A representative of Nickelodeon reached out to Animation Magazine Friday morning with a statement from the network, breaking the news that Made by Maddie has been pulled from Nick’s programming schedule for the time being:
“Made by Maddie is a show we acquired several years ago from Silvergate Media, a renowned production company we have previously worked with on other series. Since announcing the show’s premiere date this week, we have been listening closely to the commentary, criticism and concern coming from both viewers and members of the creative community.
“In response, and out of respect to all voices in the conversation, we are removing the show from our schedule as we garner further insight into the creative journey of the show. We are grateful to Silvergate Media for all of their work. And we hold Matthew A. Cherry and the wonderful and inspiring Hair Love in the highest regard.”

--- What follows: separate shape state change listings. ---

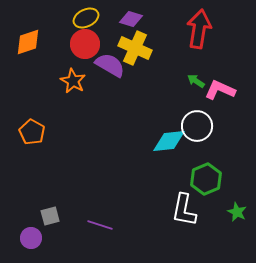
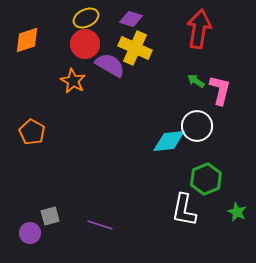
orange diamond: moved 1 px left, 2 px up
pink L-shape: rotated 80 degrees clockwise
purple circle: moved 1 px left, 5 px up
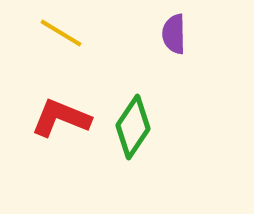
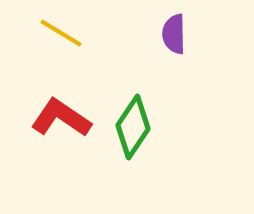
red L-shape: rotated 12 degrees clockwise
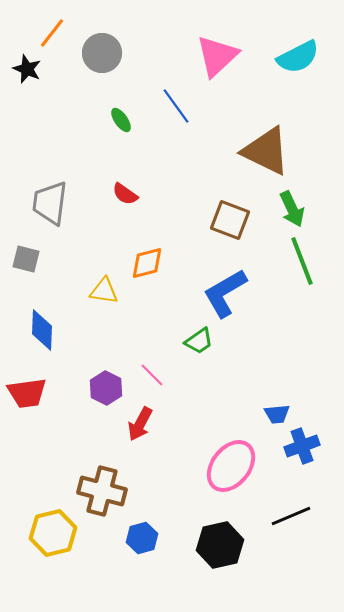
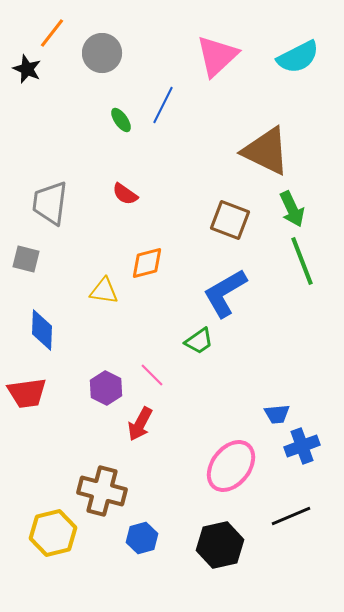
blue line: moved 13 px left, 1 px up; rotated 63 degrees clockwise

Made by Maddie was initially announced as Fashion Ally in 2018, with no mention of Black lead characters — although a Black family was at the core of the concept by September 2017 according to a script excerpt and character descriptions provided to Los Angeles Times by Silvergate. These include reference for the dad’s look being inspired by Black List founder Franklin Leonard. The studio also provided the Times with sketches of the whole family (and cat) dated September, October and November 2018, and another un-timestamped image of Ally/Maddie which they say is from 2015.
The Kickstarter for Hair Love, featuring character art by author-illustrator Vashti Harrison, launched in July 2017, with production beginning January 2018 after a record-breaking fundraising campaign. Cherry and co-director Everett Downing Jr.’s story of a Black father struggling to tame his daughter’s hair — which seems to have a mind of its own — won over animation icons Bruce W. Smith (Proud Family creator), Peter Ramsey (Spider-Man: Into the Spider-Verse co-director) and animator Frank Abney, who came on board as exec producers, and viral buzz helped the short get picked up by Sony Pictures Animation in 2019, produced by Karen Rupert Toliver. Lion Forge Animation — the toon division of the pioneering Black-owned comics studio — soon joined as a co-producer, making the short its debut project. The film debuted in front of SPA’s The Angry Birds Movie 2 in August the same year.
This isn’t the first time that a copycat controversy has affected the animation community, and certainly won’t be the last — especially as a more connected world allows fans to sniff out international imitators and artists have not only a platform to defend their creations, but plenty of easily found receipts. But in a year that has seen a surge in the Black Lives Matter movement and greater pushes for inclusive, diverse storytelling and representation — as when voice actors stepped away from voicing Black characters earlier this year — one wonders how fashion-focused Maddie will fix this bad look.